21 de mayo 2015 - 00:00

Diálogos en Wall Street

Salieron las minutas de la Fed. La pregunta es obligada: ¿qué se trae entre manos?

Diálogos en Wall Street
Periodista: Había gran expectativa sobre las minutas de la Fed...

Gordon Gekko:
Tres semanas de mucha volatilidad en las tasas largas -y nuevos máximos locales- aconsejaban prestarle atención.

P.: Nada nuevo bajo el sol. No habrá suba de tasas cortas en la próxima reunión de junio.

G.G.:
Eso creemos.

P.: ¿Deberíamos pensar otra cosa? La aritmética de las minutas es simple. Había "varios" funcionarios que creían probable un ajuste en junio y ahora son sólo "unos pocos".

G.G.:
Correcto. Pero tenga presente que la Fed ya nos avisó, la semana pasada, que no nos va a comunicar por adelantado cuando decida izar las tasas.

P.: ¿Hubo una notificación oficial?

G.G.:
Sabe que no. Lo comunicó John Williams, de la Fed de San Francisco, a manera de comentario personal. Y Bill Dudley, el titular de la Fed de Nueva York y brazo ejecutor de la política, dio a entender lo mismo. Conviene tomar nota.

P.: ¿Quiere decir que no va a existir un guiño previo?

G.G.:
No hay período de gracia. Se acabó el compromiso "tácito" de telegrafiar por anticipado las intenciones. La Fed se reserva el derecho de obrar de sopetón, sin preaviso, como respues-ta rápida a la evolución fa-vorable que presente la coyuntura.

P.: Las minutas se escribieron a fines de abril. ¿Tenemos que leerlas entendiendo que el enfoque de la Fed cambió, y es más drástico?

G.G.:
El banco central piensa que las condiciones de contexto están dadas para comenzar la suba de tasas. 15 de 17 "insiders" están dispuestos a elevarlas antes de que termine el año. No hace falta, a esta altura, acumular demasiada evidencia para apretar el gatillo.

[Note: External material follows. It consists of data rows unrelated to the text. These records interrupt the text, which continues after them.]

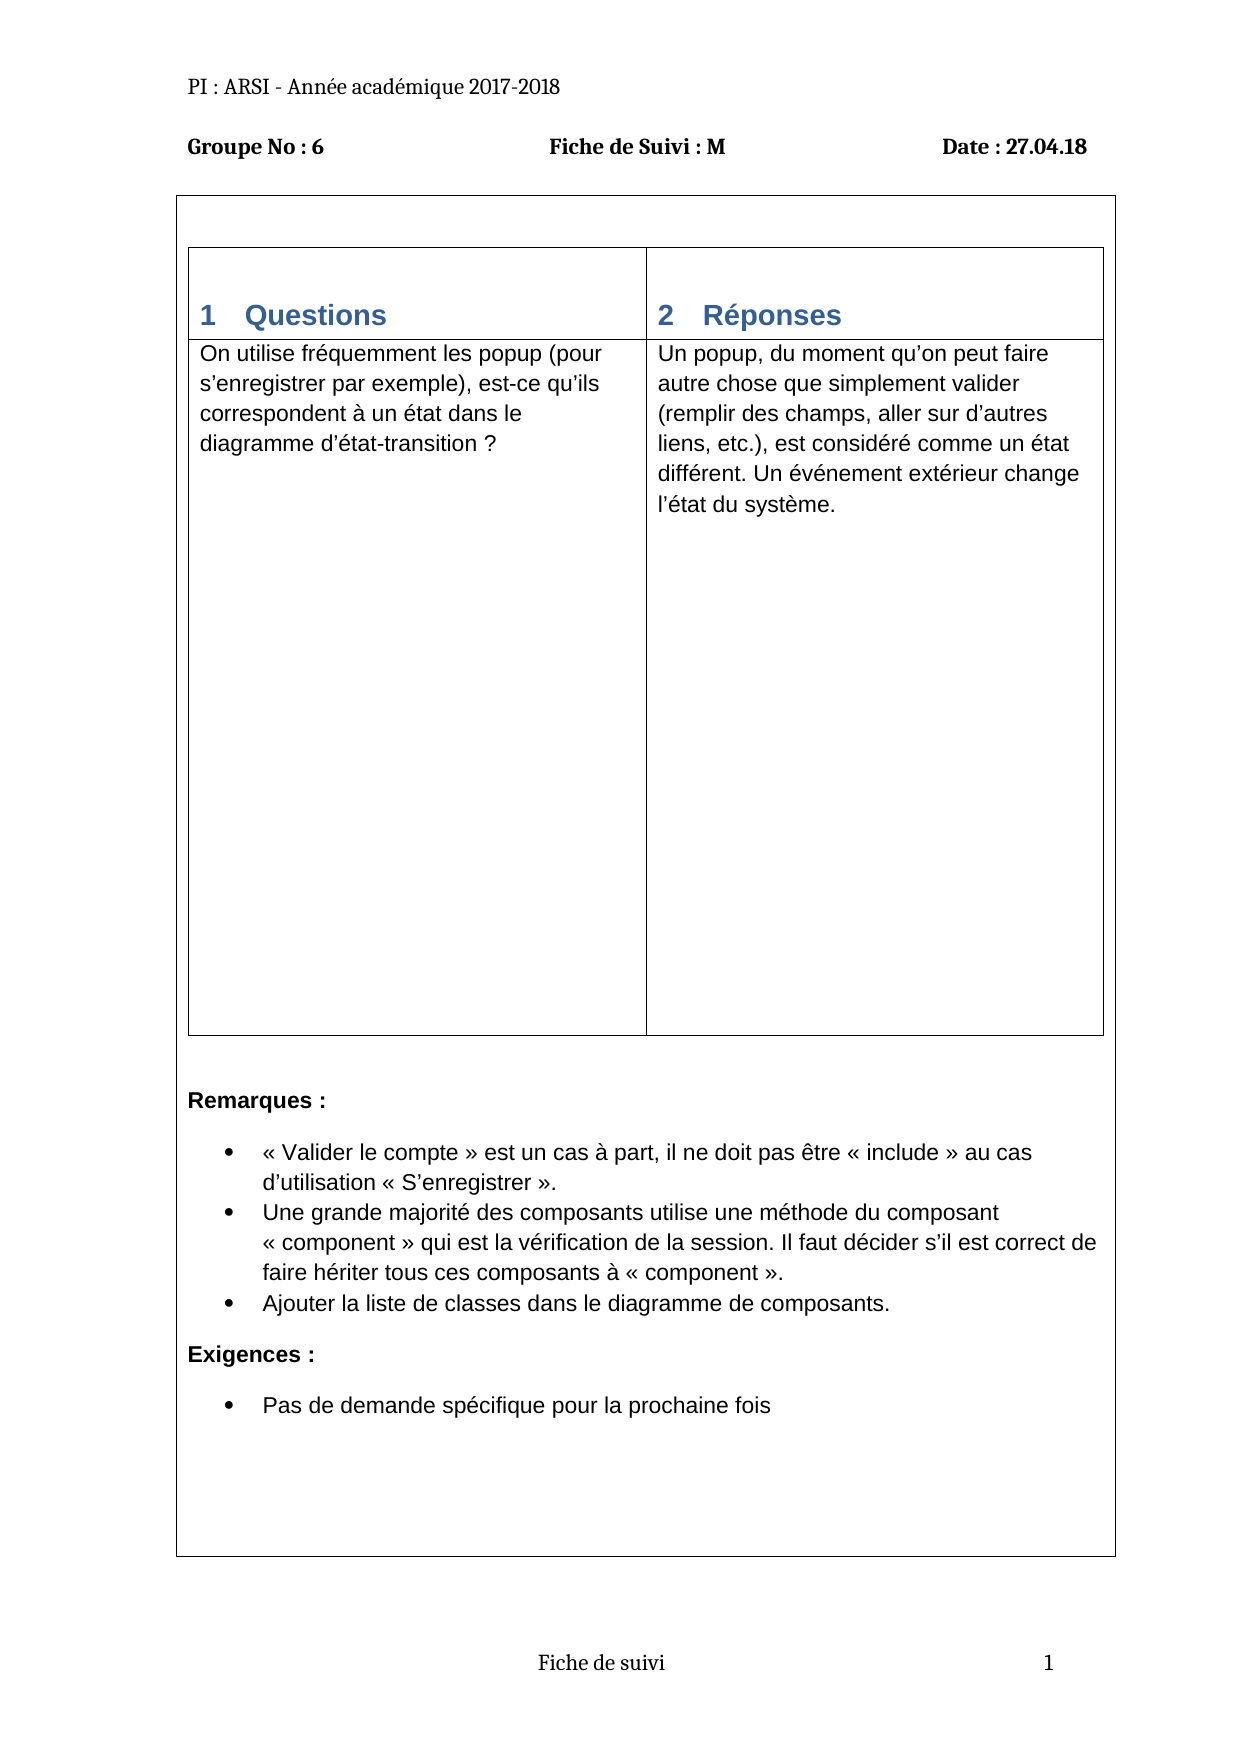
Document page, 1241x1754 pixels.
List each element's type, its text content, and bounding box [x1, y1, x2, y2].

table_header Remarques : « Valider le compte » est un cas à part, il ne doit pas être « include » au cas d’utilisation « S’enregistrer ». Une grande majorité des composants utilise une méthode du composant « component » qui est la vérification de la session. Il faut décider s’il est correct de faire hériter tous ces composants à « component ». Ajouter la liste de classes dans le diagramme de composants. Exigences : Pas de demande spécifique pour la prochaine fois [177, 196, 1115, 1556]
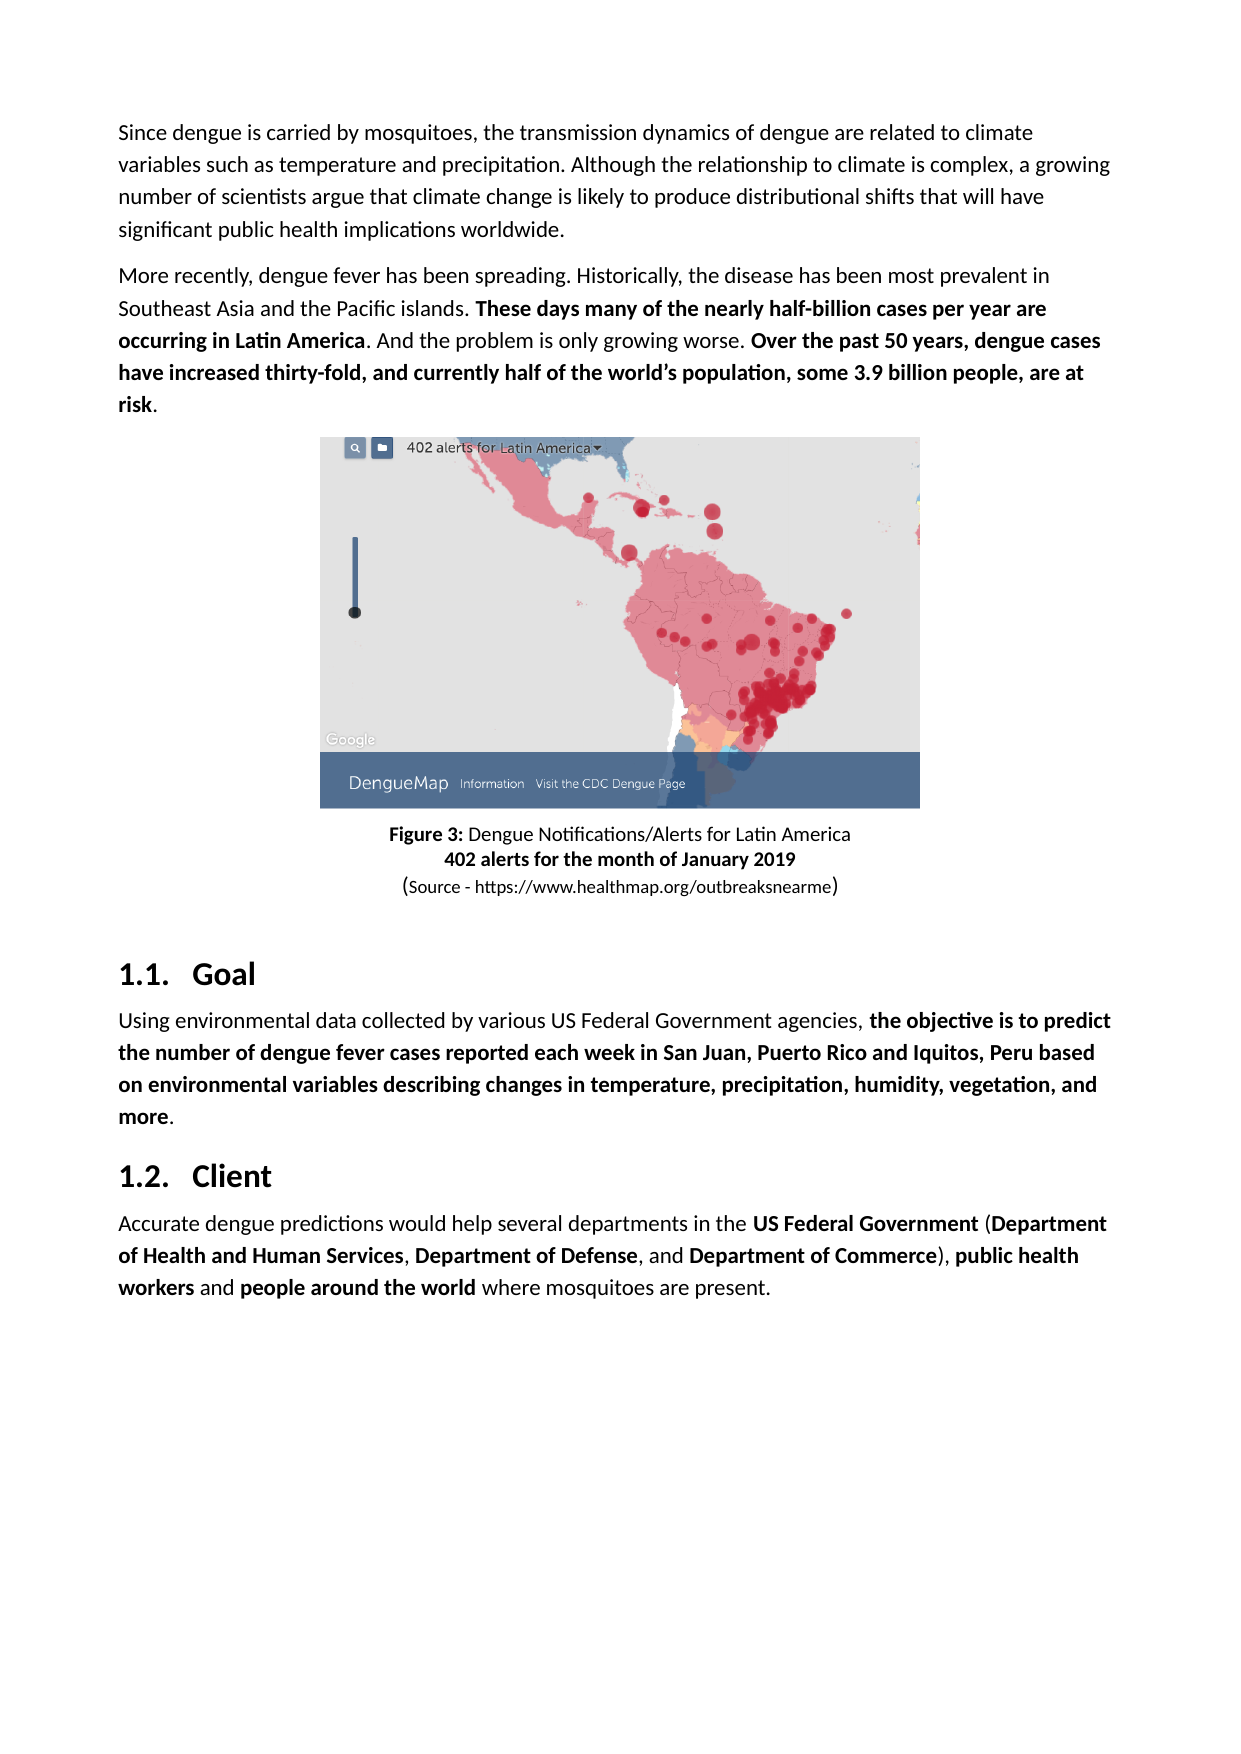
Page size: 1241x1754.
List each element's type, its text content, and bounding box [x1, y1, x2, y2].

picture [320, 437, 920, 809]
text (Source - https://www.healthmap.org/outbreaksnearme) [118, 872, 1122, 900]
text Using environmental data collected by various US Federal Government agencies, the objective is to predict the number of dengue fever cases reported each week in San Juan, Puerto Rico and Iquitos, Peru based on environmental variables describing changes in temperature, precipitation, humidity, vegetation, and more. [118, 1006, 1122, 1131]
text 402 alerts for the month of January 2019 [118, 846, 1122, 872]
text Since dengue is carried by mosquitoes, the transmission dynamics of dengue are related to climate variables such as temperature and precipitation. Although the relationship to climate is complex, a growing number of scientists argue that climate change is likely to produce distributional shifts that will have significant public health implications worldwide. [118, 118, 1122, 243]
subtitle Client [118, 1156, 1122, 1196]
text Accurate dengue predictions would help several departments in the US Federal Government (Department of Health and Human Services, Department of Defense, and Department of Commerce), public health workers and people around the world where mosquitoes are present. [118, 1209, 1122, 1301]
subtitle Goal [118, 953, 1122, 993]
text More recently, dengue fever has been spreading. Historically, the disease has been most prevalent in Southeast Asia and the Pacific islands. These days many of the nearly half-billion cases per year are occurring in Latin America. And the problem is only growing worse. Over the past 50 years, dengue cases have increased thirty-fold, and currently half of the world’s population, some 3.9 billion people, are at risk. [118, 261, 1122, 418]
text Figure 3: Dengue Notifications/Alerts for Latin America [118, 821, 1122, 846]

P.: No es la lectura que han hecho los mercados...

G.G.:
Deles tiempo. No es urgente.

P.: No sé si lo entiendo.

G.G.:
Cuando la economía repunte, la Fed emitirá el ticket con la primera suba de tasas de interés.

P.: No lo hará mientras perdure este bache de actividad.

G.G.:
Ése es el freno.

P.: La decisión está tomada, entonces. Sólo que hubo que postergarla.

G.G.:
Hasta que la expansión recupere visibilidad. La Fed no va a izar las tasas de interés con la economía en retroceso. Al menos por ahora esa decisión está descartada.

P.: Es como la regla del "uptick" que impide "shortear" (vender) en descubierto un papel sino después que se produzca un aumento de precio.

G.G.:
Salvando las distancias, es similar. Las minutas expresan la convicción de que el enfriamiento de la economía es un fenómeno transitorio, pero hasta que no se corrija, y se confirme que efectivamente es así, la Fed no correrá riesgos.

P.: ¿Eso significa suba de tasas recién en septiembre? Difícilmente la situación actual revierta a tiempo como para jalar el gatillo en junio.

G.G.:
La economía se contrajo el primer trimestre. El año pasado rebotó con enorme pujanza. Si el patrón se repite, habrá vacunación en septiembre. No tengo duda.

P.: Las dudas tienen que ver con que se repita el patrón...

G.G.:
El bache puede ser más extenso, así parece, y obligar a demorar la intervención de la Fed.

P.: Charles Evans, de la Fed de Chicago, dice que hay que dejar la faena para 2016. Y los mercados -no los analistas de Wall Street, pero sí los futuros- están más de acuerdo con Evans que con el pronóstico de acción en 2015.

G.G.:
Únicamente Narayana Kocherlakota es más pacifista que Evans. Son los dos disidentes del grupo de 17 que quieren mantener la escena sin cambio hasta el año próximo. No son los que mueven el amperímetro.

P.: Pero tampoco los otros 15, que a comienzos de año abogaban por comenzar la suba hacia junio para tener tiempo de aplicar una segunda dosis.

G.G.:
La economía manda. Pero recuerde que el umbral de exigencia es bajo y la voluntad de no dejar pasar 2015 de brazos cruzados es enorme.